4. Clearly wrong, as millions are now finding, Some 9 million households today have negative equity in their homes.
5. Putting the above two points together, wrong; treating housing for its exchange value runs contrary to optimizing its use value, and by and large does not even increase asset value for many.
6. True, but subject to technically easy congressional change—a political decision
7. True, but countless examples do exist, here and abroad.
The conclusion at the ideological level then is that an educational campaign to illuminate the limits of home “ownership” and the range of available alternatives is needed.
The nature of the economic problem is similarly clear. It results from the simple fact that the overwhelming majority of housing, both units and services, are privately provided for profit. Yet the simple fact is that, given the level of rents required to produce the profit that is sought, a major part of the population cannot afford adequate housing, and will either pay a disproportionate part of their incomes for housing, neglecting food or clothing or health care or education. There are two answers to this problem:
One is a mild one: extend control over the level of profits that is permitted in the provision of housing. The tools for this purpose are at hand: rent control; anti-speculation and excess profits taxes; criminalization of discrimination and unfair practices; eviction controls and building code improvement and enforcement. Such measures are more than lipstick on a pig, but fall short of reshaping the animal: providing an alternative.
The alternative is radical, but very simple: until adequate incomes are guaranteed, providing adequate public financing to cover the gap between even regulated housing costs and ability to pay. Where that financing is to come from can be debated; measures such as the military budget and raising progressive income taxes are surely obvious possibilities.
On the immediate question of what to do about the current crisis, separate it into the immediate crisis and the prevention of its recurrence in the future:
Included in the current package of reforms is $4 billion of grants to state and local governments to use in rescuing borrowers. Let it be used to buy the homes that are in foreclosure, possible in many cases at bargain prices, and let those units remain publicly owned units with their residents remaining in occupancy and control. Let there be experiments to see if those units should be handled as an expansion of public housing along existing models, which can be adapted to provide the security and individual control that the “owners” wish. But let there also be a wide range of experimentation with other forms of non-private-profit oriented ownership models. Many existing ideas are already on the table. Other physical forms of housing can also be explored; for instance, Dolores Hayden has argued from a feminist perspective that a non-sexist housing program would include the possibility of common cooking and eating facilities, shared recreational space, etc.

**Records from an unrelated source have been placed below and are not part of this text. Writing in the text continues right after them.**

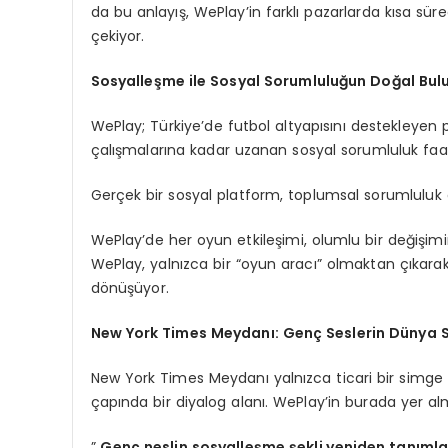
da bu anlayış, WePlay’in farklı pazarlarda kısa sü
çekiyor.
Sosyalleşme ile Sosyal Sorumluluğun Doğal Bu
WePlay; Türkiye’de futbol altyapısını destekleyen
çalışmalarına kadar uzanan sosyal sorumluluk faali
Gerçek bir sosyal platform, toplumsal sorumluluk 
WePlay’de her oyun etkileşimi, olumlu bir değişimi
WePlay, yalnızca bir “oyun aracı” olmaktan çıkarak
dönüşüyor.
New York Times Meydanı: Genç Seslerin Dünya 
New York Times Meydanı yalnızca ticari bir simge d
çapında bir diyalog alanı. WePlay’in burada yer al
”
Genç neslin sosyalleşme şekli yeniden tanımla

Importantly, let the $4 billion be vastly augmented. The treasury, in its current bail-out policies, is criticized for socializing the risk but letting the profits remain private. Use the $4 billion plus to socialize the profit in the housing supply system. The balance between private for-profit “ownership” of housing and public “ownership” should be shifted dramatically in favor of the latter. Likewise, development and construction and management should shift to the public sector; there is plenty of good experience in each area.

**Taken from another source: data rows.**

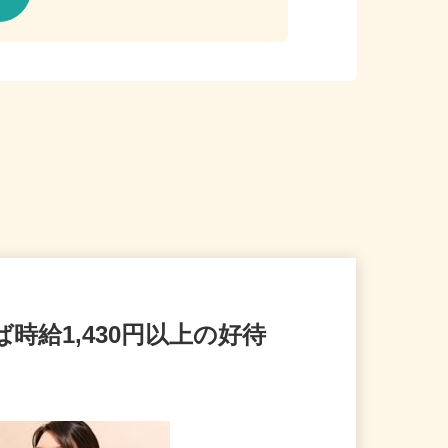
ば時給1,430円以上の好待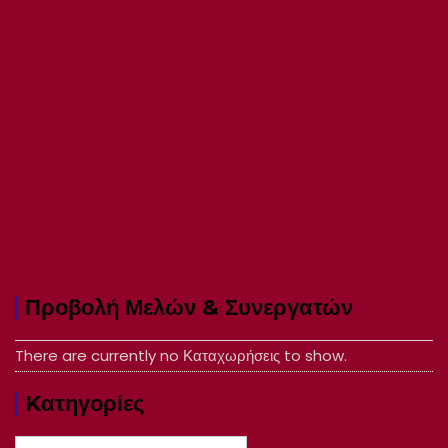
Προβολή Μελών & Συνεργατών
There are currently no Καταχωρήσεις to show.
Kατηγορίες
Kατηγορίες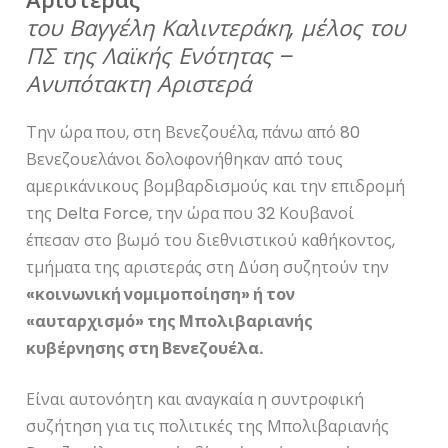
Αριστεράς
του Βαγγέλη Καλιντεράκη, μέλος του
ΠΣ της Λαϊκής Ενότητας –
Ανυπότακτη Αριστερά
Την ώρα που, στη Βενεζουέλα, πάνω από 80
Βενεζουελάνοι δολοφονήθηκαν από τους
αμερικάνικους βομβαρδισμούς και την επιδρομή
της Delta Force, την ώρα που 32 Κουβανοί
έπεσαν στο βωμό του διεθνιστικού καθήκοντος,
τμήματα της αριστεράς στη Δύση συζητούν την
«
κοινωνική νομιμοποίηση
»
ή τον
«
αυταρχισμό
»
της Μπολιβαριανής
κυβέρνησης στη Βενεζουέλα.
Είναι αυτονόητη και αναγκαία η συντροφική
συζήτηση για τις πολιτικές της Μπολιβαριανής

As to the future: accept the fact of on-going major public investment in the housing of its people. For those still in a position to buy privately and willing to do so, let the government help by playing the technical role of bundler, as GNMA now does, for a fee, but leave the risks of default with the originating bank, as it had been before FNMA began selling securities for a profit. Let Fannie Mae and Freddie Mac go bust. Deal with the impact on shareholders who invested, not to speculate, but to provide icome on retirement through pension funds, be helped by public assistance to those pension funds, not by bailing out the institutions that permitted the crisis to happen and had been profiting on the system for many years before its collapse.